Dr. Troutt's Reflective Leadership Style
Good leadership starts with what is in the heart of the leader. Dr. William E. “Bill” Troutt recalls his first years as the president of Belmont College as a time of searching his own heart and convictions as he learned about leadership—an exploration that led to profound changes in his own leadership style.
At age 32, he had never managed anyone—the only tool in his belt was his observations of the leaders in his own life. His father provided the first example of a leader at work.
“My father led the way working in the cotton field,” Troutt says. “Row by row, working hard, setting the pace. It was the simple approach, and the best example I knew of leading by example.”
His experiences in school confirmed his impression of leadership—his studies taught him that success comes through having a single-minded academic focus, earning high scores, and exceeding the efforts of others.
Through focus of will and hard work at Belmont, Troutt saw some positive results in his early days there. His efforts bore fruit as he raised capital, improved the campus, and recruited students. The downside, of course, was exhaustion—“extraordinary fatigue,” he says. “Not only for me, but also for my colleagues.”
Troutt began to realize that his style of “leading by doing” was a frustrating, weary business that was robbing him of peace and contentment. Fortunately, a trusted friend presented him with a book by W. Edwards Deming, a statistician whose post-World War II work in Japan helped rebuild the Japanese economy. Deming’s philosophy provided Troutt with a new framework for looking at leadership and the foundation for what he calls “leading by influencing.”
“While reading about Deming, an alignment of events occurred that reinforced my new image of a leader,” Troutt says. “First, I was invited to have dinner with Dr. Deming, which was a very inspiring evening.”

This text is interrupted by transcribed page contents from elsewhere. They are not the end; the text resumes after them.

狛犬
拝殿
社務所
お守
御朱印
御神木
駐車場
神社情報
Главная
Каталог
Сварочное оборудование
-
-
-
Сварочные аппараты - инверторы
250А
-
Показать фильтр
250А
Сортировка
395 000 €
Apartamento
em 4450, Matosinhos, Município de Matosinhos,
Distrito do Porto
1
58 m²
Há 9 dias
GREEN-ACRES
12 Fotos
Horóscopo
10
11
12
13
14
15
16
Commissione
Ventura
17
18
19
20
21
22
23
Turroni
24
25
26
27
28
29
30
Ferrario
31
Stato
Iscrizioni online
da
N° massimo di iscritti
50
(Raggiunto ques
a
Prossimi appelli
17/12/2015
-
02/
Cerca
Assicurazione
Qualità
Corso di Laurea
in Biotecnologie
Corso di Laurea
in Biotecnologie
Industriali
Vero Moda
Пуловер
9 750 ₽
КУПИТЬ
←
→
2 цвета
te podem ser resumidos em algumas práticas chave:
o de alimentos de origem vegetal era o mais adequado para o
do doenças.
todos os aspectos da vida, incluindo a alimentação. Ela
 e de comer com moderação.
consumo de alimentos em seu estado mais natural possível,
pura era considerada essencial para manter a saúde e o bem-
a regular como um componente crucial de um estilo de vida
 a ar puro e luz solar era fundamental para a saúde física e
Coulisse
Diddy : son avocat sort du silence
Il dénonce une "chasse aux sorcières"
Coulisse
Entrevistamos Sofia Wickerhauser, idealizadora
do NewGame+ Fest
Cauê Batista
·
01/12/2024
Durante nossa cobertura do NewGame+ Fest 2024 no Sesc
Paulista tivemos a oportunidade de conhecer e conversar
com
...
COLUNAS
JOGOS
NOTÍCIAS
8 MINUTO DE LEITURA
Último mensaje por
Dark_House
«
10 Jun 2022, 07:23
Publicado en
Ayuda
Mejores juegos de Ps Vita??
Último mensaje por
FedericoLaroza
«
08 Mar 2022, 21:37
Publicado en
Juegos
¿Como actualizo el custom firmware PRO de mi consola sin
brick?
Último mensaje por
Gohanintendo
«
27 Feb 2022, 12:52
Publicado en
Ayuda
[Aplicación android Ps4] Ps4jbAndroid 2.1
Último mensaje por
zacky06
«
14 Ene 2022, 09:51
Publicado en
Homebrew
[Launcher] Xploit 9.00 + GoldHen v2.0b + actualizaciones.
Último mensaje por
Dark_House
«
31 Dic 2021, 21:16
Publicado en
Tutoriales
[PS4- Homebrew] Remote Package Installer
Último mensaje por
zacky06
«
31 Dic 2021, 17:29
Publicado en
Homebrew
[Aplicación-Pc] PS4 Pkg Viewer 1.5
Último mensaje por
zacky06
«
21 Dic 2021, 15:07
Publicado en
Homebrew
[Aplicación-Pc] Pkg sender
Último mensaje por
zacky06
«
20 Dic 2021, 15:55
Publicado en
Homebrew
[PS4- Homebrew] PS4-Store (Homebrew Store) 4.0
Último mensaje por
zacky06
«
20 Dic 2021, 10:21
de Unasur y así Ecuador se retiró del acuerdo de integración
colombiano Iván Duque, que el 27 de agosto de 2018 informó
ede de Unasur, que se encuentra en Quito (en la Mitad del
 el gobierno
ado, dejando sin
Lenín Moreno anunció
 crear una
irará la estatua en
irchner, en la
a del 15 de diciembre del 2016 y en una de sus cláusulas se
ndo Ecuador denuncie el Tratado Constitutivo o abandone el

He then attended seminars that augmented his burgeoning ideas on how to lead by values, how to create a positive work place, and how to improve processes rather than just admonishing people to work harder. By the time Rhodes came calling, Troutt had grown to view leadership in a different way; it was a shift, he says, from leading by doing to leading by influencing, or reflective leadership.
Traditional management is more about controlling people, he found—ensuring that people did the right thing through rules and regulations. When he started his tenure at Rhodes, he began to put decisions in the hands of leaders at all levels on campus with the goal of governing through ideas.
“I wanted the people here to use their best judgment. We don’t want to second guess them or tell them how to do their work every day,” he explains. “When you have a shared vision, when everyone understands the big picture and how it intersects with personal hopes and dreams, you out-perform management-controlled behavior every time. My first year at Rhodes was just trying to listen to the community. I wanted to connect what had been the best of our college with our future ambitions.”
Inviting the input of the whole community resulted in the Rhodes Vision, the four Strategic Imperatives, and intentional strategies to be the best in class, the best on campus, and the best beyond the gates. Guided by these fruits of his “listening tour,” Troutt formed a larger strategy to model a positive leadership on campus. As befits a man known as the “students’ president,” it is a leadership style that students can benefit from and utilize in the future.
“I’m a great believer in leading through ideas,” he says. “It was so helpful to come up with some governing ideas that people could embrace and use as touchstones for their work.”